The tuberculin skin test and QuantiFERON-TB were positive in 21.7% and 24.6% of the patients, respectively. Overall, 71% patients were receiving immunosuppressants. Concordance between the two tests was moderate (κ=0.59; 95% confidence interval (CI), 0.43-0.75) and was higher in immunosuppressant-naïve patients (κ=0.75; 95% CI, 0.52-0.97) than in immunosuppressed patients (κ=0.51; 95% CI, 0.30-0.72). In both the tests, disease activity and receiving immunosuppression were not associated with the test results. Nevertheless, QuantiFERON-TB was negatively influenced with two or more immunosuppressive drugs.
Concordance between the two tests was moderate, and it appears lower with immunosuppression. QuantiFERON-TB alone may be appropriate in immunosuppressant-naïve patients. Both tests should be considered in immunosuppressed patients.

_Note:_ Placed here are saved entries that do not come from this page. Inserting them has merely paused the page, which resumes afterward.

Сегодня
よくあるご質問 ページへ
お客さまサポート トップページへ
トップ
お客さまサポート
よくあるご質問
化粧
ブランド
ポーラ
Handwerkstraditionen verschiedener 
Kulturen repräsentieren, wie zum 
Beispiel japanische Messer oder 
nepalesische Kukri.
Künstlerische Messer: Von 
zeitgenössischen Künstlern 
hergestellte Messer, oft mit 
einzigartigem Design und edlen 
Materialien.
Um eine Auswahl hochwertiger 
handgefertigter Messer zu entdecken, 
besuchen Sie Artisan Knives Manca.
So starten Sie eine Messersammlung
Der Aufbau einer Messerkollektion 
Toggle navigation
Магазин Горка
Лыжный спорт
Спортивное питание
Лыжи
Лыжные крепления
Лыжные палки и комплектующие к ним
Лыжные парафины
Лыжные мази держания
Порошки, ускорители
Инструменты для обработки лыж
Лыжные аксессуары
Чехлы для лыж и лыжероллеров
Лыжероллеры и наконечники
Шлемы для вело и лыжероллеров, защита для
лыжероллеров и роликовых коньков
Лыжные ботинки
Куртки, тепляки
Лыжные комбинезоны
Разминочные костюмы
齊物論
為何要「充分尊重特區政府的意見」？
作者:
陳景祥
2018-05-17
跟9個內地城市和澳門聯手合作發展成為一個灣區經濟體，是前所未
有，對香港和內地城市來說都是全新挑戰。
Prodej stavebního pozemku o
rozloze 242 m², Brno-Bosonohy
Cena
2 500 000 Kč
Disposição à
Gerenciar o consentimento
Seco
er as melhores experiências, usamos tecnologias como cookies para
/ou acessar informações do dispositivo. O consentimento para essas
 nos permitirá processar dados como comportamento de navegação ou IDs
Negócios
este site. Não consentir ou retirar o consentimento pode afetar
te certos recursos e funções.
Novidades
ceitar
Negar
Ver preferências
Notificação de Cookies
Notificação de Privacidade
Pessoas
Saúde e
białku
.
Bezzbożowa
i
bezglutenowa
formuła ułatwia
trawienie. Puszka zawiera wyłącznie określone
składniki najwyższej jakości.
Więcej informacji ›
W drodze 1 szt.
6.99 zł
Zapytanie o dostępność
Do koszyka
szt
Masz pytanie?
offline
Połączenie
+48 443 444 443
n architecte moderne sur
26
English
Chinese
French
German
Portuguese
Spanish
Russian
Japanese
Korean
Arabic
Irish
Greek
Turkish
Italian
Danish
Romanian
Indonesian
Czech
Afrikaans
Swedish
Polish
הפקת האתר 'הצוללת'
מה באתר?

背景/目的:在开始抗肿瘤坏死因子治疗之前,必须进行潜伏性结核感染筛查。基于干扰素-γ(IFN-γ)释放的新检测方法最近已可用,且可能更准确。本研究的目的是比较QuantiFERON-TB检测和结核菌素皮肤试验在筛查炎症性肠病患者潜伏感染中的效果。
我们前瞻性地对138例炎症性肠病患者进行潜伏性结核感染筛查,采用胸部X线、结核菌素皮肤试验和第三代QuantiFERON-TB检测。通过逻辑回归确定两种检测结果与免疫抑制或炎症活动之间的关联。
结核菌素皮肤试验和QuantiFERON-TB检测的阳性率分别为21.7%和24.6%。总体而言,71%的患者正在接受免疫抑制剂治疗。两种检测之间的一致性为中等(κ=0.59;95%置信区间(CI),0.43 - 0.75),在未使用免疫抑制剂的患者中更高(κ=0.75;95%CI,0.52 - 0.97),高于使用免疫抑制剂的患者(κ=0.51;95%CI,0.30 - 0.72)。在两种检测中,疾病活动度和接受免疫抑制治疗均与检测结果无关。然而,使用两种或更多种免疫抑制药物会对QuantiFERON-TB检测产生负面影响。
两种检测之间的一致性为中等,在免疫抑制情况下似乎更低。单独使用QuantiFERON-TB检测可能适用于未使用免疫抑制剂的患者。对于使用免疫抑制剂的患者,应同时考虑两种检测。